(RECORDS FOR THIS TASK)
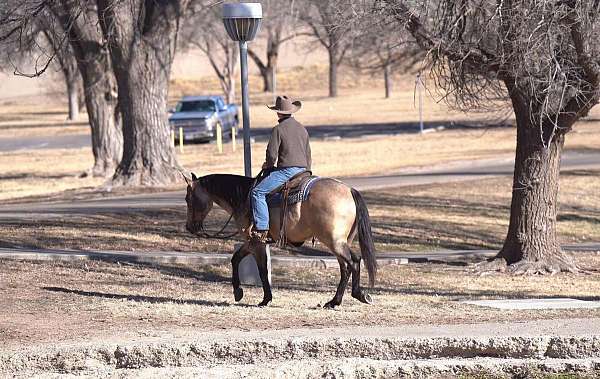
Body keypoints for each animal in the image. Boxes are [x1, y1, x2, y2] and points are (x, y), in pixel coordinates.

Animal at [185, 172, 378, 308]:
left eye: (188, 198)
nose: (189, 227)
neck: (244, 197)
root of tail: (349, 190)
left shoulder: (256, 243)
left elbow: (262, 270)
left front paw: (263, 299)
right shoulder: (253, 243)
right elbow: (236, 258)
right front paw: (239, 292)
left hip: (335, 242)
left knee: (354, 262)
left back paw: (359, 295)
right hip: (341, 242)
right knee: (345, 268)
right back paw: (333, 302)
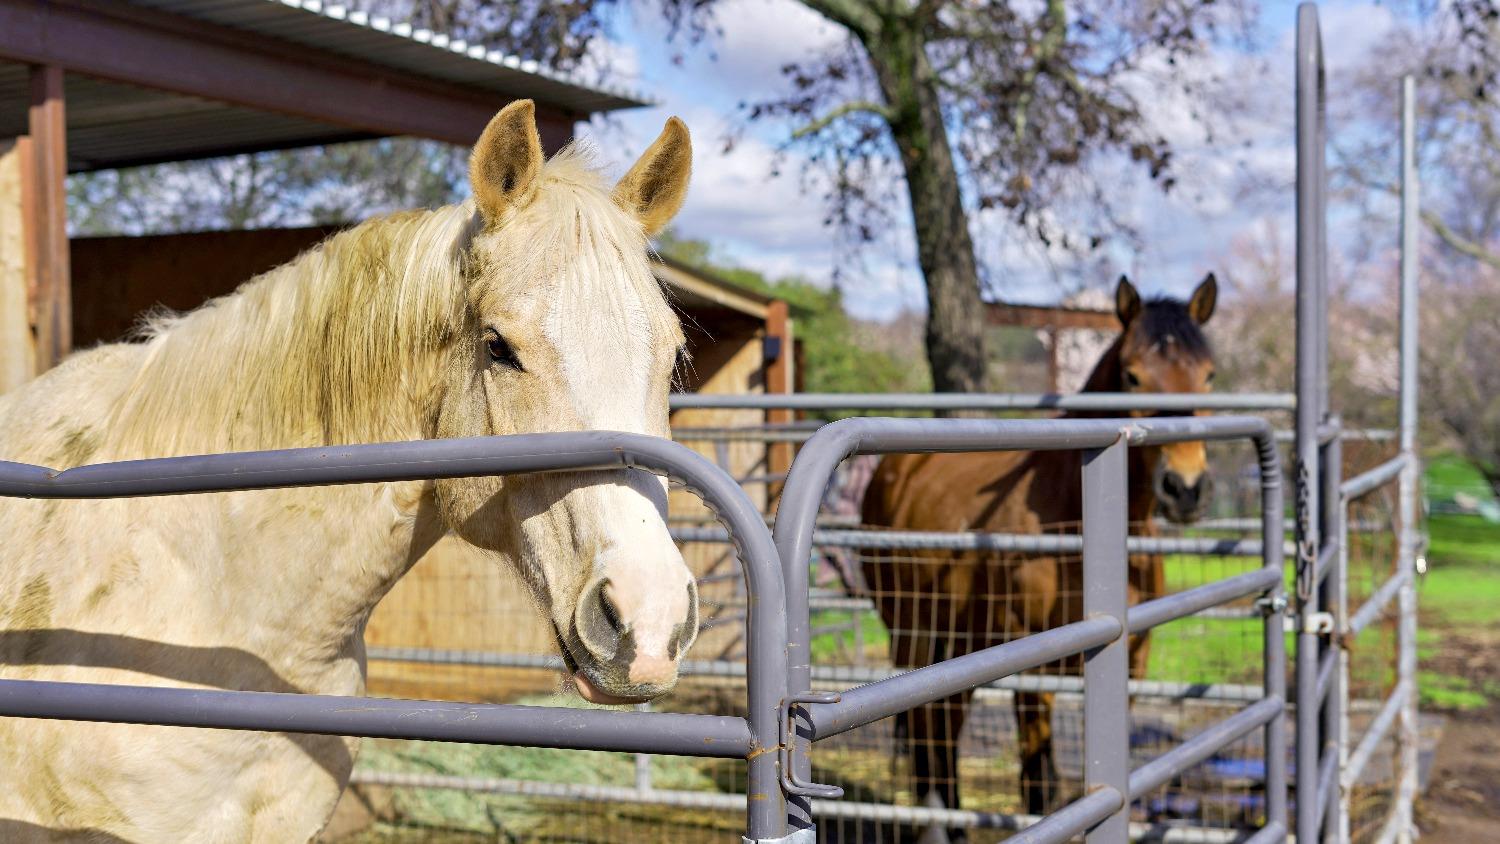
(End RECORDS FOR THIS TASK)
• _WHAT THIS TASK INVOLVES_
Exactly the lines from the line containing "neck: (244, 197)" to the end of the records need to be copied, both ends included, with pictures left out.

• _TASK SOLUTION_
neck: (244, 197)
root of tail: (349, 190)
left shoulder: (256, 243)
left elbow: (262, 270)
left front paw: (263, 299)
right shoulder: (253, 243)
right elbow: (236, 258)
right front paw: (239, 292)
left hip: (335, 242)
left knee: (354, 262)
left back paw: (359, 295)
right hip: (341, 242)
right knee: (345, 268)
right back paw: (333, 302)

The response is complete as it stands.